“We know that the only way to banish darkness is with more light.
The only way to counter hate is with more love.”
These are the words that our Musician-in-Residence, Rabbi Joshua Warshawsky, spoke to his newborn child at his bris this past month. Such heavy thoughts to share with a newborn.
Had his son been born before October 7th, he might have delivered a lighter message, but the reality of the world we live in today caused him express a more sobering truth.
Each year on Parashat Beshallach, our Torah portion includes the dramatic moments when our people walked through the parted waters of the Red Sea to realize their final liberation from Egyptian servitude. The people celebrated by singing and dancing, and with triumphant celebration – captured in the famous words of the “Song of the Sea.”
This Shabbat is traditionally called “Shabbat Shira,” the Sabbath of Song. Usually, my thoughts turn to music and the power of song. But this year it’s different. The heaviness of the world bears so heavily upon my heart.
The Torah recalls the terror our people felt as they were chased by Pharaoh and his army. Maybe because today, Israel has been forced into this unfair war, I feel more pain and understanding as I read the story this year. How terrifying it must have been for our people to be chased into the sea, with nowhere else to turn!
And then I read their words: “Ozi v’zimrat Yah, vay’hi li li’yeshua , God is my strength and my song, and God will be my salvation.” The Israelites sang these resolute words of strength and faith in the midst of their terror and fear. They asked for God to shine some light into their darkened world, to carry them from slavery to freedom.
And their hope gave me hope. Their faith gives me faith.
This is a dark time in our Jewish history. Everyday our hearts break hearing of the war in Israel and knowing innocent people are still held hostage in Gaza. Antisemitism is on the rise and you can feel it. Our world is so badly fractured.
And beyond that, many are facing illness and loss – the loss of marriages, the loss of businesses, the loss of loved ones. We find ourselves terrified and afraid. We struggle. We cry. We feel immense pain, in so many different ways.
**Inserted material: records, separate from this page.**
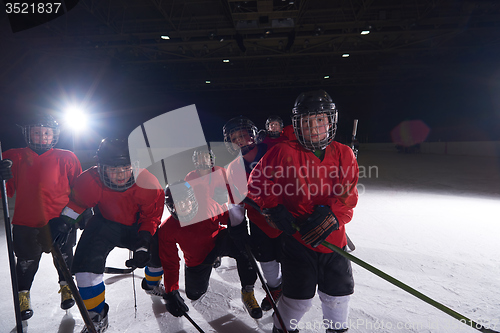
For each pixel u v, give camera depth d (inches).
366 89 1256.2
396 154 889.5
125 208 80.9
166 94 1290.6
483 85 941.8
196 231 84.8
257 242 88.5
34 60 808.9
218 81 1099.3
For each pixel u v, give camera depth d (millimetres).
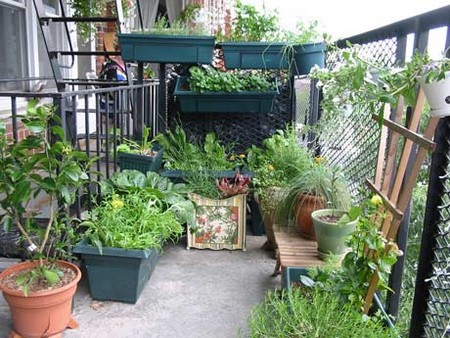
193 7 4035
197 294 2441
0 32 3721
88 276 2291
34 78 3801
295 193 2613
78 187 2094
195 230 2908
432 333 1562
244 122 3738
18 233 2451
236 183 3168
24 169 1869
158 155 3111
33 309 1846
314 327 1607
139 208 2443
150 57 3303
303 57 3262
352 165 2715
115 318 2178
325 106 2057
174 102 3764
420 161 1515
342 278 1888
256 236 3361
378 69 1672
And yet, somehow, we find the strength; we survive. We learn that we are stronger than we think.
The Torah this week reminds us that we are a people of faith. We do not walk on this journey alone. We walk with a sense of humility that says, we don’t know it all. We need each other and we need to tap into the divine strength which lives within us all. And we are reminded that even when the journey is difficult and painful, we will find a way to let the light in.
What the Israelites discovered was that they didn’t need to hear God’s voice from the outside. Instead, they learned that God’s voice sings out from inside us. It is a song of strength and salvation – if we can quiet ourselves to hear it, to feel it and to sing it, we can find strength to face whatever life throws our way. As Rabbi Lord Jonathan Sacks said: “Faith is the ability to hear the music beneath the noise.”